Customer satisfaction with retail has dropped for the first time in four years, according to the American Customer Satisfaction Index — except in the subcategory of e-commerce.
All of the brick-and-mortar retail categories registered weak or flat customer satisfaction for the fourth quarter of 2014, while online retail posted a year-over-year gain.
This reflects the growing popularity and convenience of e-commerce, said ACSI Director David VanAmburg.
The contradictory scores are also a reflection of larger trends that caught brick-and-mortar stores short, he told the E-Commerce Times. Rising prices have been an issue for grocery stores, for example, which translates into diminished customer satisfaction.
Also, it has been easy for e-commerce to shine in comparison, as sites continue to make investments that streamline the customer experience, VanAmburg said.
E-commerce suffered a hit in 2013 with late deliveries and other issues, he pointed out. These latest figures “reflect the fact that e-commerce has entered a rebound.”
The E-Commerce Comeback
Within the e-commerce sector, there have been several nuanced developments, which is to say that satisfaction has not improved uniformly.
Customer satisfaction with Internet retailers rose by 5.1 percent to an ACSI score of 82 in the fourth-quarter in large part due to the rebound effect VanAmburg cited.
However, the gains also were fueled by smaller companies and the online business of brick-and-mortar retailers, which saw a satisfaction increase of 8 percent to 81.
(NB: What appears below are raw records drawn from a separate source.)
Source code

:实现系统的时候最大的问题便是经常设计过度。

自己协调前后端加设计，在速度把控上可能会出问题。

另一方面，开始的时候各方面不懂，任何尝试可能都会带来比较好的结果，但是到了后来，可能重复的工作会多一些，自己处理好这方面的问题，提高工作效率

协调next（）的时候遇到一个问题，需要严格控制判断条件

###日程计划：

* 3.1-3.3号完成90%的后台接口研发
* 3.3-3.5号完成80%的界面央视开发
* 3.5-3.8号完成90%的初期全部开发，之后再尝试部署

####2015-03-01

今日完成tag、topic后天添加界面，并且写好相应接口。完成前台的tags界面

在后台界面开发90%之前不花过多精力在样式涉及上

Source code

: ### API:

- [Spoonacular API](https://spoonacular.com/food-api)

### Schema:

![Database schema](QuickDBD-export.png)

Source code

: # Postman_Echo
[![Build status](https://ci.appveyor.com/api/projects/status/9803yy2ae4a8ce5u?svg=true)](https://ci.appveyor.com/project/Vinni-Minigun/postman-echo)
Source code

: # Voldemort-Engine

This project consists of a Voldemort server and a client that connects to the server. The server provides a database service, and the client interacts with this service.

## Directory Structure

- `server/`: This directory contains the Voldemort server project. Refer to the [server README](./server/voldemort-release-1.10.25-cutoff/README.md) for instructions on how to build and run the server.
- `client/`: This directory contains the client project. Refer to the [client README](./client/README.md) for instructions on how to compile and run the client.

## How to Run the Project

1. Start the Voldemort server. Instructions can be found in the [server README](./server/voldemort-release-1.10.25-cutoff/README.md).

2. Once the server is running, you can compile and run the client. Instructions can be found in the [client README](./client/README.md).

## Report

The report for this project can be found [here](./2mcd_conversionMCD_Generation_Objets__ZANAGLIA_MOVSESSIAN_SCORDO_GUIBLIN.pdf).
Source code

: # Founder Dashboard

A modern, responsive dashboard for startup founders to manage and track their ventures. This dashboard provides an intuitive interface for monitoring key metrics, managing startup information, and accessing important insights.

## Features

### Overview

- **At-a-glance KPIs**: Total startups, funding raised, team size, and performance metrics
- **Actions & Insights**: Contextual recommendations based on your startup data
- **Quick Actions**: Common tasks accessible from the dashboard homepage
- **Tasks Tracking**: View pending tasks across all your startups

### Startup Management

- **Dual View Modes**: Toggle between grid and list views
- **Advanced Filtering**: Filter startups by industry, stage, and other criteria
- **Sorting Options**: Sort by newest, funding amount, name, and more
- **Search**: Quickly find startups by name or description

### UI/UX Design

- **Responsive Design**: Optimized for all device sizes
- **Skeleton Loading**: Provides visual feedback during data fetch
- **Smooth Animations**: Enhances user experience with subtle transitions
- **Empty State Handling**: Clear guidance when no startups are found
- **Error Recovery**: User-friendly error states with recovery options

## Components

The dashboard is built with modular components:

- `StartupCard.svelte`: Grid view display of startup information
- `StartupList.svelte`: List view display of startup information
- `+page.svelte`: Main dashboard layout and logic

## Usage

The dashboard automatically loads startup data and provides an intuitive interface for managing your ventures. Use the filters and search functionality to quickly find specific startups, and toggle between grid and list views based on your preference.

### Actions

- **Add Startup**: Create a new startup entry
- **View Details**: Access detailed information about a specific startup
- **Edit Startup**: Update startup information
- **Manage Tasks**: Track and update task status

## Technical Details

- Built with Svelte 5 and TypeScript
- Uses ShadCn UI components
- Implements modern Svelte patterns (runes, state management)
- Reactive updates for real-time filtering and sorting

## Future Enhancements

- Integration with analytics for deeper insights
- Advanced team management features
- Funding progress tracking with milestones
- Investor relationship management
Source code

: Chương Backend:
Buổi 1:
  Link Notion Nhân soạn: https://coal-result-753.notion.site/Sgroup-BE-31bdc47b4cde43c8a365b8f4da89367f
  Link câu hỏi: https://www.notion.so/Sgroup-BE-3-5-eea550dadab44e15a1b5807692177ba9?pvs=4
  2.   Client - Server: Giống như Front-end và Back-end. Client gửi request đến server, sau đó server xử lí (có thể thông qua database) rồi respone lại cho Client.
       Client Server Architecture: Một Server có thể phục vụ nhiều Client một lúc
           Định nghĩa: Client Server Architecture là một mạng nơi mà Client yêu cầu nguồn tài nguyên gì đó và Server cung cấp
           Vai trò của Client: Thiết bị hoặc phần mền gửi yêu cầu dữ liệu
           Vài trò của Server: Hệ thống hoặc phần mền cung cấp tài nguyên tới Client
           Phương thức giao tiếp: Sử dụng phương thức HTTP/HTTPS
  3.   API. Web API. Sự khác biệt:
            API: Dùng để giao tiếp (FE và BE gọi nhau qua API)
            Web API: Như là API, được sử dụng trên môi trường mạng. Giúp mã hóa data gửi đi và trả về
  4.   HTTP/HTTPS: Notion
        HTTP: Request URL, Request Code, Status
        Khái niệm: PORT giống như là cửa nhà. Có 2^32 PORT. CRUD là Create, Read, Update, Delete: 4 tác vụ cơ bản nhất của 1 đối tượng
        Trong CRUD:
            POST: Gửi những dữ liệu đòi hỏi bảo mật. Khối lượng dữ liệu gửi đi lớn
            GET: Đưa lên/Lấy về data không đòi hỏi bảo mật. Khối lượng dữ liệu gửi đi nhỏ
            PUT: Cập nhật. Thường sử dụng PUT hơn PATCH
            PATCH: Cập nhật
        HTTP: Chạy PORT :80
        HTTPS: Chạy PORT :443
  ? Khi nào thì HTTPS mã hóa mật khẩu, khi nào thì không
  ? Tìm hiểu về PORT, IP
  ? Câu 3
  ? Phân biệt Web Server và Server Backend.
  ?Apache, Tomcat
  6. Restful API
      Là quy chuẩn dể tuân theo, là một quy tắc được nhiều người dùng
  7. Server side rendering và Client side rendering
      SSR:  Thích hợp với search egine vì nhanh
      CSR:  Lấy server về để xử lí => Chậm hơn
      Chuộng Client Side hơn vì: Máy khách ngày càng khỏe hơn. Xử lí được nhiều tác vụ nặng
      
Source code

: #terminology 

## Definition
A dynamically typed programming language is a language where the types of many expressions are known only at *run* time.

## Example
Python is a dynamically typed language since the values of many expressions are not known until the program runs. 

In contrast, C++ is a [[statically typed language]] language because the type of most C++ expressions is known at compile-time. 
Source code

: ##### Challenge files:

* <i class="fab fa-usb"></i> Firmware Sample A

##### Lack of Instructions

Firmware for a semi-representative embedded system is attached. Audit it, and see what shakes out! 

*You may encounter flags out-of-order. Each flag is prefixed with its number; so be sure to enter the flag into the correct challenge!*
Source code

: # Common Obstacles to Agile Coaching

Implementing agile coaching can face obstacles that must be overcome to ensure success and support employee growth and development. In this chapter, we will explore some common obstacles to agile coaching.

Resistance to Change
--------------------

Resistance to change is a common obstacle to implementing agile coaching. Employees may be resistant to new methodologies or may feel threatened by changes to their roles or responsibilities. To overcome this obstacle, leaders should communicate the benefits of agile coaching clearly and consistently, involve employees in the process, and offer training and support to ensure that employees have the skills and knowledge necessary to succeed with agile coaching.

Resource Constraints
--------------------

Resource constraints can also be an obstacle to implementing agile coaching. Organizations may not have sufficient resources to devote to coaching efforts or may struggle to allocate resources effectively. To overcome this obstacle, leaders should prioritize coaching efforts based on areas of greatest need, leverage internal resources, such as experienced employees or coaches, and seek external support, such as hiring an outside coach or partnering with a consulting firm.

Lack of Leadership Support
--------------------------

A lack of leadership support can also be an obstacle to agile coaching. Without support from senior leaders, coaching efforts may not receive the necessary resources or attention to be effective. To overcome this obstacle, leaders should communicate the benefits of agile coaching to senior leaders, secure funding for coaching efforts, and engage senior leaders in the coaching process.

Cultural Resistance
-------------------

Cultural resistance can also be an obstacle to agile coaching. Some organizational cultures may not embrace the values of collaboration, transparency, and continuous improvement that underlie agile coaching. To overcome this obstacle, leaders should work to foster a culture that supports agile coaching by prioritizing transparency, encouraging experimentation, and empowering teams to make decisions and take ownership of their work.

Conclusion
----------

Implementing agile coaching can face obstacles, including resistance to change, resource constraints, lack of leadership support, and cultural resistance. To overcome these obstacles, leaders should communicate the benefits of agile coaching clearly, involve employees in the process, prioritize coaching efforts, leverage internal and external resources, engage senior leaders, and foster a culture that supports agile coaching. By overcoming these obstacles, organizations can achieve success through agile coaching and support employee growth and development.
Meanwhile, many pure-play Internet companies actually suffered declines, even as they remained at the top of their category.
Amazon’s customer satisfaction dropped two percentage points to 86, for example. Overstock dropped three percentage points to 77, and eBay fell by one percentage point to 79.
Personalized service likely accounts for that, suggested David Johnson, CEO of Strategic Vision.
“For smaller online retailers, the ability to provide highly customized service and communications is how they are able to compete with the Amazons,” he told the E-Commerce Times.
Walmart, which started out somewhat late to e-commerce, has been catching up with a vengeance.
“Walmart is trying to take on Amazon, and one way to do that is with more personalized customer attention,” Johnson said.
These overtures do not seem to translate to retailers’ brick-and-mortar operations, however — at least in the case of Walmart.
Customer satisfaction with Walmart’s brick-and-mortar operations has dropped, illustrating the widening gap between the best- and worst-ranked companies. At the top, Nordstrom gained 4 percent to 86, while Walmart dropped 4 percent to 68, stuck at the bottom of the category.
In fact, the only brick-and-mortar retailers to improve in the fourth quarter were Nordstrom, Macy’s and Target — and for Target, the gain was a rebound from the drop in customer satisfaction it experienced in 2013 when its card operations were hacked.
Other changes have impacted customer satisfaction, such as ongoing merger and acquisition activities like Dollar Tree’s purchase of Family Dollar.
“Mergers and acquisitions usually lead to lower customer satisfaction,” observed VanAmburg.
“There are significant challenges involved in combining operations of two large companies, at least in the short-term,” he pointed out, “and for customers, bigger is not always better.”